Recorded data →
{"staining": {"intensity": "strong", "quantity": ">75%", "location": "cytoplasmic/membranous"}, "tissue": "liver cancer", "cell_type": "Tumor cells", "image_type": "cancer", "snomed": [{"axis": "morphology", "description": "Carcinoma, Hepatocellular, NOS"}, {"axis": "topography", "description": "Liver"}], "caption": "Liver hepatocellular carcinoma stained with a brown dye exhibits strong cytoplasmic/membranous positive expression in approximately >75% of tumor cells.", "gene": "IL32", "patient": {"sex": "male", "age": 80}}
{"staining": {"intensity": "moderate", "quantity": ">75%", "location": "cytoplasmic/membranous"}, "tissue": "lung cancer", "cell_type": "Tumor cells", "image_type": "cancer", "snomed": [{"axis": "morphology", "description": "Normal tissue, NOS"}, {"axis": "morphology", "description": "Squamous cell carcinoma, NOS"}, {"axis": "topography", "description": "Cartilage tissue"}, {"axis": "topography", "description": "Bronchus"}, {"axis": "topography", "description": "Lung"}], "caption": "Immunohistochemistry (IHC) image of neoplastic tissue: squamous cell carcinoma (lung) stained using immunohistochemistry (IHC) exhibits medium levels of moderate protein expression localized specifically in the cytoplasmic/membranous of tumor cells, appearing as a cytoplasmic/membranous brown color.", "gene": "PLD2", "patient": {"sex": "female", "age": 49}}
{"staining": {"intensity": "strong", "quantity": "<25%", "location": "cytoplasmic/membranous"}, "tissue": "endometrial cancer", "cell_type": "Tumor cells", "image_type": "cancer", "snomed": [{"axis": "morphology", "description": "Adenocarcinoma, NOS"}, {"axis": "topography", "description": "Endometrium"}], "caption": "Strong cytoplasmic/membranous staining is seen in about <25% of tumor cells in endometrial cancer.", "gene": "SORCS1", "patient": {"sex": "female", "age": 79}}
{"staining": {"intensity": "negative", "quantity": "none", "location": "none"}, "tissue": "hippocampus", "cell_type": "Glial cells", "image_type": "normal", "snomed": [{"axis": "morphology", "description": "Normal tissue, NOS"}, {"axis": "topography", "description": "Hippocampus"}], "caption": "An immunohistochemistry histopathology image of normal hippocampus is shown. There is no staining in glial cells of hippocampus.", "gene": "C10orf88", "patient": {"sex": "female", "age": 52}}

Work instruction → Give the complete listing again, exactly as it appears above.

Solved exercise →
{"staining": {"intensity": "strong", "quantity": ">75%", "location": "cytoplasmic/membranous"}, "tissue": "liver cancer", "cell_type": "Tumor cells", "image_type": "cancer", "snomed": [{"axis": "morphology", "description": "Carcinoma, Hepatocellular, NOS"}, {"axis": "topography", "description": "Liver"}], "caption": "Liver hepatocellular carcinoma stained with a brown dye exhibits strong cytoplasmic/membranous positive expression in approximately >75% of tumor cells.", "gene": "IL32", "patient": {"sex": "male", "age": 80}}
{"staining": {"intensity": "moderate", "quantity": ">75%", "location": "cytoplasmic/membranous"}, "tissue": "lung cancer", "cell_type": "Tumor cells", "image_type": "cancer", "snomed": [{"axis": "morphology", "description": "Normal tissue, NOS"}, {"axis": "morphology", "description": "Squamous cell carcinoma, NOS"}, {"axis": "topography", "description": "Cartilage tissue"}, {"axis": "topography", "description": "Bronchus"}, {"axis": "topography", "description": "Lung"}], "caption": "Immunohistochemistry (IHC) image of neoplastic tissue: squamous cell carcinoma (lung) stained using immunohistochemistry (IHC) exhibits medium levels of moderate protein expression localized specifically in the cytoplasmic/membranous of tumor cells, appearing as a cytoplasmic/membranous brown color.", "gene": "PLD2", "patient": {"sex": "female", "age": 49}}
{"staining": {"intensity": "strong", "quantity": "<25%", "location": "cytoplasmic/membranous"}, "tissue": "endometrial cancer", "cell_type": "Tumor cells", "image_type": "cancer", "snomed": [{"axis": "morphology", "description": "Adenocarcinoma, NOS"}, {"axis": "topography", "description": "Endometrium"}], "caption": "Strong cytoplasmic/membranous staining is seen in about <25% of tumor cells in endometrial cancer.", "gene": "SORCS1", "patient": {"sex": "female", "age": 79}}
{"staining": {"intensity": "negative", "quantity": "none", "location": "none"}, "tissue": "hippocampus", "cell_type": "Glial cells", "image_type": "normal", "snomed": [{"axis": "morphology", "description": "Normal tissue, NOS"}, {"axis": "topography", "description": "Hippocampus"}], "caption": "An immunohistochemistry histopathology image of normal hippocampus is shown. There is no staining in glial cells of hippocampus.", "gene": "C10orf88", "patient": {"sex": "female", "age": 52}}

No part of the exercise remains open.